(EXTRACT PROVIDED)

Academy & Industry Research Collaboration Center (AIRCC)

Volume 12, Number 01, January 2022

Preparing Legal Documents for NLP Analysis: Improving the Classification
of Text Elements by Using Page Features


Frieda Josi1, Christian Wartena1 and Ulrich Heid2, 1University of Applied Sciences and Arts Hanover, Germany, 2University of Hildesheim, Germany


Legal documents often have a complex layout with many different headings, headers and footers, side notes, etc. For the further processing, it is important to extract these individual components correctly from a legally binding document, for example a signed PDF. A common approach to do so is to classify each (text) region of a page using its geometric and textual features. This approach works well, when the training and test data have a similar structure and when the documents of a collection to be analyzed have a rather uniform layout. We show that the use of global page properties can improve the accuracy of text element classification: we first classify each page into one of three layout types. After that, we can train a classifier for each of the three page types and thereby improve the accuracy on a manually annotated collection of 70 legal documents consisting of 20,938 text elements. When we split by page type, we achieve an improvement from 0.95 to 0.98 for single-column pages with left marginalia and from 0.95 to 0.96 for double-column pages. We developed our own feature-based method for page layout detection, which we benchmark against a standard implementation of a CNN image classifier.

(EXERCISE) Can you carry on the abstract about classifying text elements in legal documents, picking up after its final sentence?

(SOURCE MATERIAL)
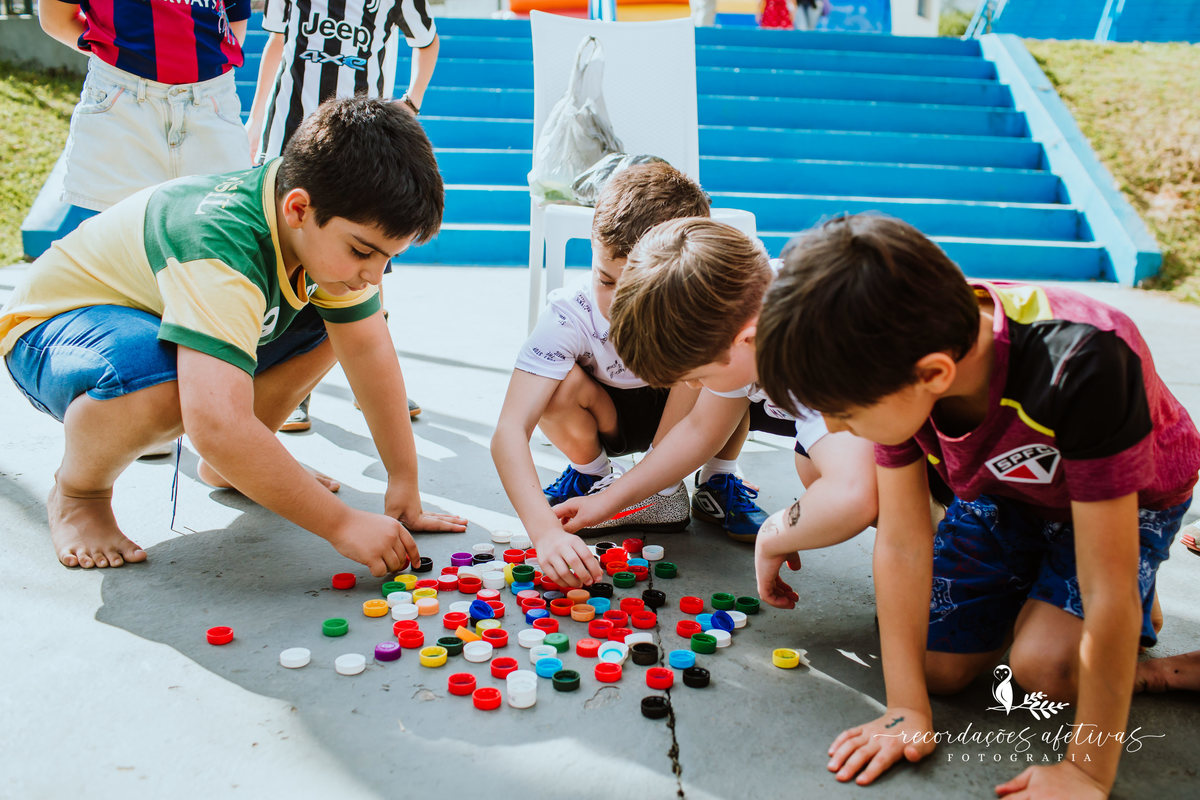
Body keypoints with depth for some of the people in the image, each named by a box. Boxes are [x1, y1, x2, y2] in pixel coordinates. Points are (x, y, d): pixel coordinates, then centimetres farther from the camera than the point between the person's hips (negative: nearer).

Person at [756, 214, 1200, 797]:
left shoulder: (1080, 364, -45)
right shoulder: (894, 362, -28)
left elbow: (1108, 588, -38)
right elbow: (901, 541, -21)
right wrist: (907, 710, -20)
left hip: (1128, 499, -3)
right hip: (1002, 492, 4)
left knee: (1045, 665, -21)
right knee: (938, 665, -4)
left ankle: (1139, 605, 10)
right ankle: (1025, 590, 24)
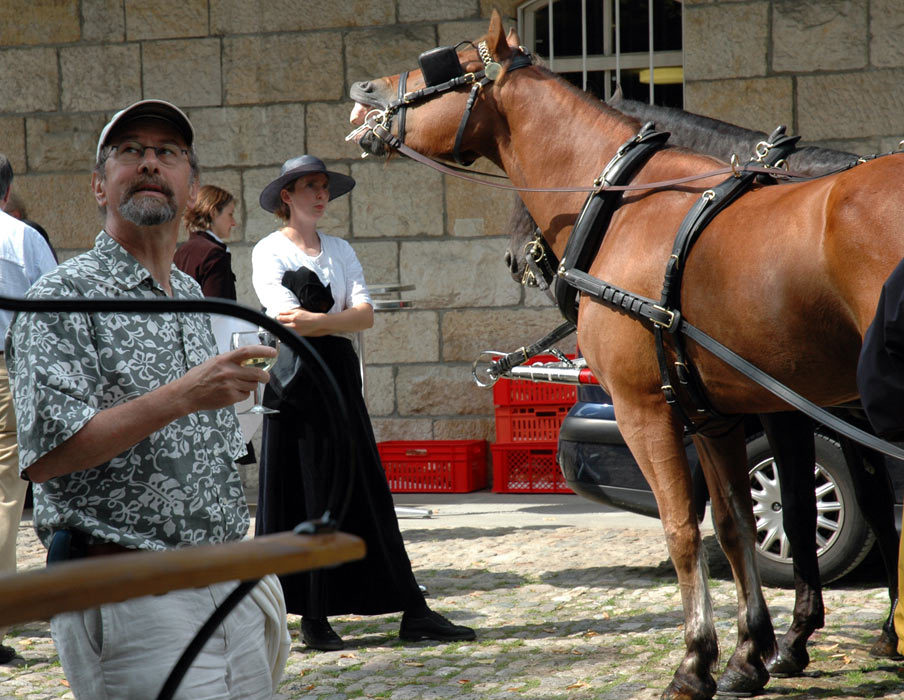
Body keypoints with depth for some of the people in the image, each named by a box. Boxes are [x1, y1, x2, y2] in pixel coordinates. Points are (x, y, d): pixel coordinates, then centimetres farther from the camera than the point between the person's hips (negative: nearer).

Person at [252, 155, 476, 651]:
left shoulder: (340, 250, 15)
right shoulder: (268, 252, 0)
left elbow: (366, 314, 1)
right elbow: (289, 320, -12)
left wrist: (316, 321, -12)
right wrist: (342, 322, -7)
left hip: (339, 375, 5)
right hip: (294, 378, -5)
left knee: (364, 493, 4)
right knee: (299, 497, -2)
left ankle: (412, 613, 2)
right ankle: (310, 617, 4)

(RESPONSE BELOW)
The approach presented here is based on corpus of freely available German contracts and general terms and conditions. Both the corpus and all manual annotations are made freely available. The method is language agnostic.


PDF Document Analysis, Legal Documents, Layout Detection, Feature and Text Extraction, Classification, Machine Learning, Deep Convolutional Networks, Image Recognition.